Recently, our hadoop cluster running mapr 5.2 has been throwing an error that only seems to affect large files in HDFS. When the primary account (that is running all the mapr services) interacts with a large file, it works fine. When any other account tries to, though, we get an error like the following:
$ hdfs -get <large file>
2020-04-16 12:09:20,5178 ERROR Client fs/client/fileclient/cc/client.cc:5062 Thread: 602 Read failed for file <large file>, error Invalid argument(22), off 65536 len 65536 for fid 4212.137.132072
20/04/16 12:09:20 ERROR fs.Inode: Marking failure for: <large file>, error: Input/output error
20/04/16 12:09:20 ERROR fs.Inode: Throwing exception for: <large file>, error: Input/output error get: 2070.1218926.8072252 <large file> (Input/output error)

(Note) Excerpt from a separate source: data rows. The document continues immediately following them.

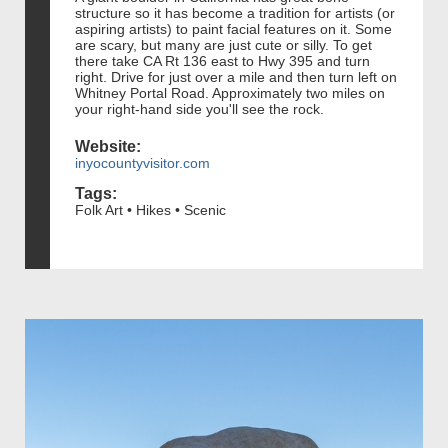
structure so it has become a tradition for artists (or
aspiring artists) to paint facial features on it. Some
are scary, but many are just cute or silly. To get
there take CA Rt 136 east to Hwy 395 and turn
right. Drive for just over a mile and then turn left on
Whitney Portal Road. Approximately two miles on
your right-hand side you'll see the rock.
Website:
inyocountyvisitor.com
Tags:
Folk Art • Hikes • Scenic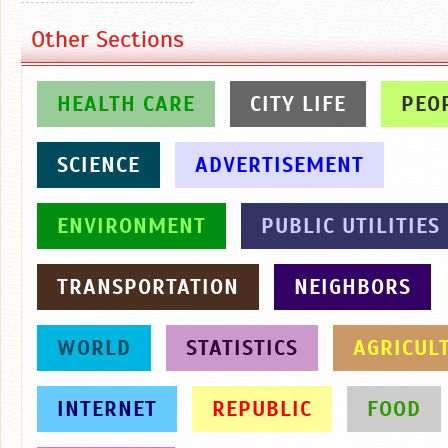
Other Sections
HEALTH CARE
CITY LIFE
PEO
SCIENCE
ADVERTISEMENT
ENVIRONMENT
PUBLIC UTILITIES
TRANSPORTATION
NEIGHBORS
WORLD
STATISTICS
AGRICUL
INTERNET
REPUBLIC
FOOD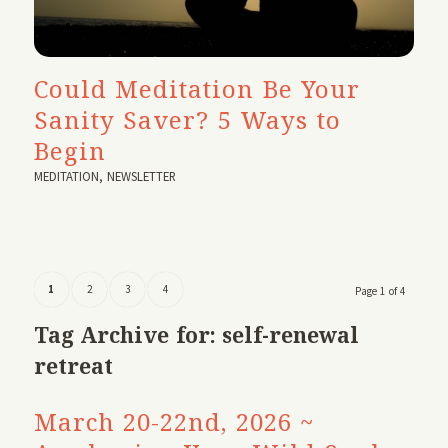
Could Meditation Be Your
Sanity Saver? 5 Ways to
Begin
MEDITATION
,
NEWSLETTER
1
2
3
4
Page 1 of 4
Tag Archive for:
self-renewal
retreat
March 20-22nd, 2026 ~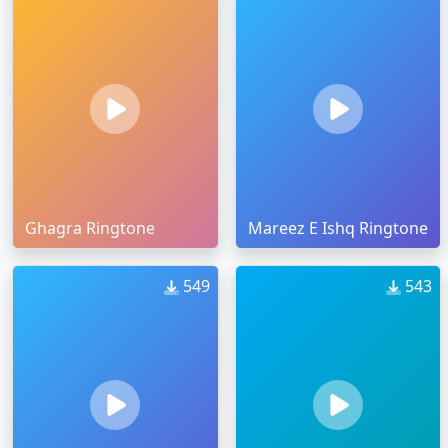
Ghagra Ringtone
Mareez E Ishq Ringtone
549
543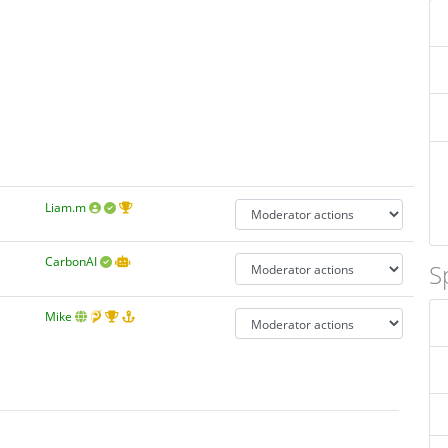
Liam.m
CarbonAI
S
Mike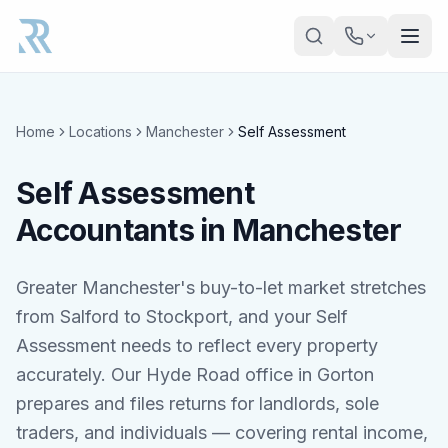
Skip to main content
Home
Locations
Manchester
Self Assessment
Self Assessment
Accountants in Manchester
Greater Manchester's buy-to-let market stretches
from Salford to Stockport, and your Self
Assessment needs to reflect every property
accurately. Our Hyde Road office in Gorton
prepares and files returns for landlords, sole
traders, and individuals — covering rental income,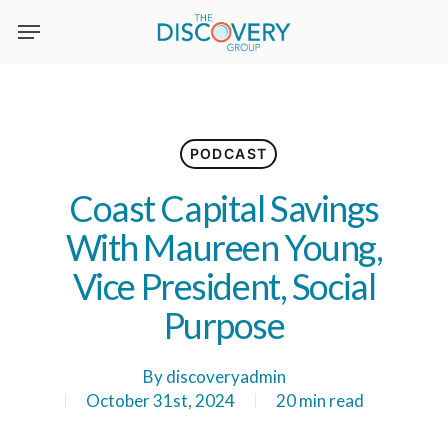
Skip
to
main
content
PODCAST
Coast Capital Savings
With Maureen Young,
Vice President, Social
Purpose
By
discoveryadmin
October 31st, 2024
20 min read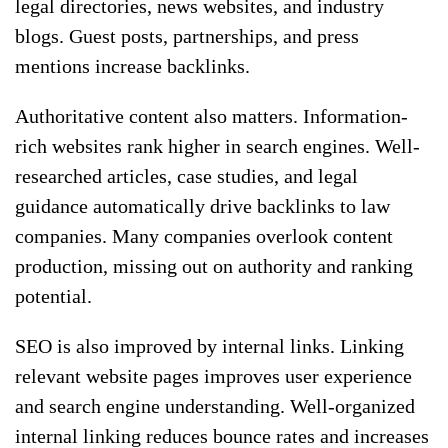
legal directories, news websites, and industry
blogs. Guest posts, partnerships, and press
mentions increase backlinks.
Authoritative content also matters. Information-
rich websites rank higher in search engines. Well-
researched articles, case studies, and legal
guidance automatically drive backlinks to law
companies. Many companies overlook content
production, missing out on authority and ranking
potential.
SEO is also improved by internal links. Linking
relevant website pages improves user experience
and search engine understanding. Well-organized
internal linking reduces bounce rates and increases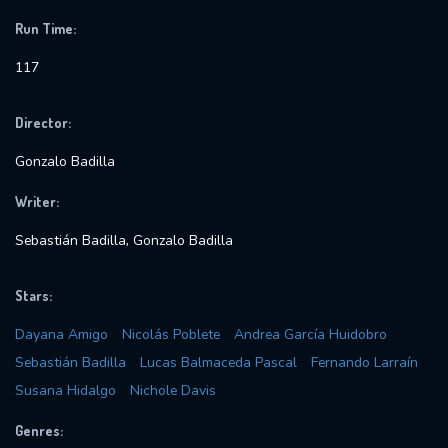
Run Time:
117
Director:
Gonzalo Badilla
Writer:
Sebastián Badilla, Gonzalo Badilla
Stars:
Dayana Amigo
Nicolás Poblete
Andrea García Huidobro
Sebastián Badilla
Lucas Balmaceda Pascal
Fernando Larraín
Susana Hidalgo
Nichole Davis
Genres: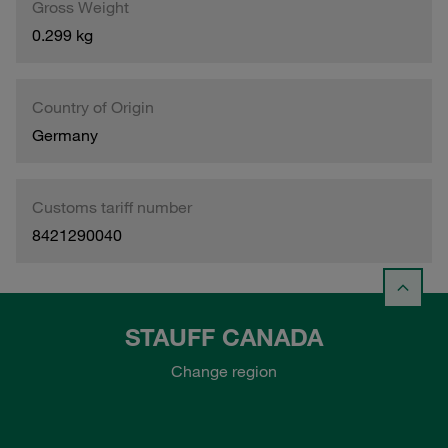
Gross Weight
0.299 kg
Country of Origin
Germany
Customs tariff number
8421290040
STAUFF CANADA
Change region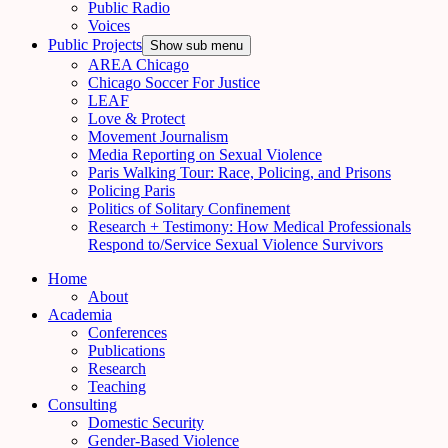
Public Radio
Voices
Public Projects
Show sub menu
AREA Chicago
Chicago Soccer For Justice
LEAF
Love & Protect
Movement Journalism
Media Reporting on Sexual Violence
Paris Walking Tour: Race, Policing, and Prisons
Policing Paris
Politics of Solitary Confinement
Research + Testimony: How Medical Professionals
Respond to/Service Sexual Violence Survivors
Home
About
Academia
Conferences
Publications
Research
Teaching
Consulting
Domestic Security
Gender-Based Violence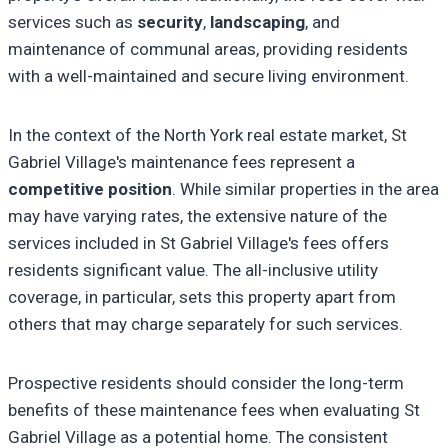
services such as
security
,
landscaping
, and
maintenance of communal areas, providing residents
with a well-maintained and secure living environment.
In the context of the North York real estate market, St
Gabriel Village's maintenance fees represent a
competitive position
. While similar properties in the area
may have varying rates, the extensive nature of the
services included in St Gabriel Village's fees offers
residents significant value. The all-inclusive utility
coverage, in particular, sets this property apart from
others that may charge separately for such services.
Prospective residents should consider the long-term
benefits of these maintenance fees when evaluating St
Gabriel Village as a potential home. The consistent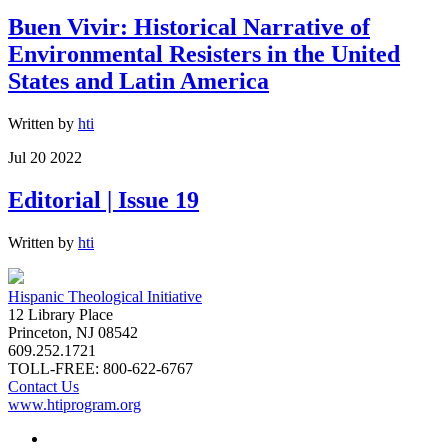
Buen Vivir: Historical Narrative of
Environmental Resisters in the United
States and Latin America
Written by
hti
Jul 20 2022
Editorial | Issue 19
Written by
hti
Hispanic Theological Initiative
12 Library Place
Princeton, NJ 08542
609.252.1721
TOLL-FREE: 800-622-6767
Contact Us
www.htiprogram.org
About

Note this happens for pretty much any larger file, but smaller files don't seem to be affected, even if they've been replicated through HDFS.

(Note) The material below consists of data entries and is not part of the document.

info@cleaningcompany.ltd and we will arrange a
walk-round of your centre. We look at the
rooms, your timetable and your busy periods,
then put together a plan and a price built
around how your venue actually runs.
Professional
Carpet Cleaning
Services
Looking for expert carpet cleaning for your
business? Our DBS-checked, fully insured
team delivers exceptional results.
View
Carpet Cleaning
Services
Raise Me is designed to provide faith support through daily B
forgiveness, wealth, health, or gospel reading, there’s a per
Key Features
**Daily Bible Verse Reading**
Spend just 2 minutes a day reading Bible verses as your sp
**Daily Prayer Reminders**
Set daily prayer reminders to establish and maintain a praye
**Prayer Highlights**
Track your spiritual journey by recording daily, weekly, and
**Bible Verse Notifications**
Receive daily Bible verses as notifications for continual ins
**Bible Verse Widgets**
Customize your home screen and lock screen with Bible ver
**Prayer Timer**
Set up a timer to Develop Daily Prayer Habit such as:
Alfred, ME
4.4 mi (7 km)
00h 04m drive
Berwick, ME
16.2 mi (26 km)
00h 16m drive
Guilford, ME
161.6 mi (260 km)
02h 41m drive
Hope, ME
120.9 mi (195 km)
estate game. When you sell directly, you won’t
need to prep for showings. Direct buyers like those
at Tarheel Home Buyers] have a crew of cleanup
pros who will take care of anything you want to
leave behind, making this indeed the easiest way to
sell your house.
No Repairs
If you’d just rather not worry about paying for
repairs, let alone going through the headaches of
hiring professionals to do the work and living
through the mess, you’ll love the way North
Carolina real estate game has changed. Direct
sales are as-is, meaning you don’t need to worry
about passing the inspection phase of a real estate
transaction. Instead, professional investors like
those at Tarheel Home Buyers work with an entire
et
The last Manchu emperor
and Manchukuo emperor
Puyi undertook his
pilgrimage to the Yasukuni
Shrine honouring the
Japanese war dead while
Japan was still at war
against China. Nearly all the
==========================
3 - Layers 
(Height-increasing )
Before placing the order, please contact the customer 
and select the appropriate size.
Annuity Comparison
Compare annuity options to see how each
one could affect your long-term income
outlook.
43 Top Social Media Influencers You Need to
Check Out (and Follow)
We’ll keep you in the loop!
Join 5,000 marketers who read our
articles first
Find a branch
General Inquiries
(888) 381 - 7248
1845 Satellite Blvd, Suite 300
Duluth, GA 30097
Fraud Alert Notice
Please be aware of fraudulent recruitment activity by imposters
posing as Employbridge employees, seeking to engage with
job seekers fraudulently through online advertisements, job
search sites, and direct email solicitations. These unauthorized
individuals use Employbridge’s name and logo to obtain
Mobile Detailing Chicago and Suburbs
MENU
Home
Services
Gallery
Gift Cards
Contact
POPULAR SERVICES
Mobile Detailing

Every time this error pops up, I also see a corresponding error in mfs.log-3:
2020-04-16 11:55:53,0963 ERROR MapServerFile clishm.cc:157 shmat failed for shmid 1769111589, errno 13, trying again
2020-04-16 11:55:53,0963 ERROR MapServerFile clishm.cc:163 shmat failed 2nd time for shmid 1769111589, errno 13
2020-04-16 11:55:53,0963 ERROR FileServer fileserver.cc:3837 192.168.30.21:38254 shmat failed on shmid: 1769111589
Interestingly, if I try to copy the same file to local disk on a data node, instead of the name node, it works without any issue. My original thought was that this was a permissions issue (since it works fine for the one account and not the others), but I checked uid and gid on all nodes and they are the same, so the fact that this works on a data node but not the name node tells me it's a name node issue. But I'm unsure how to proceed in debugging this.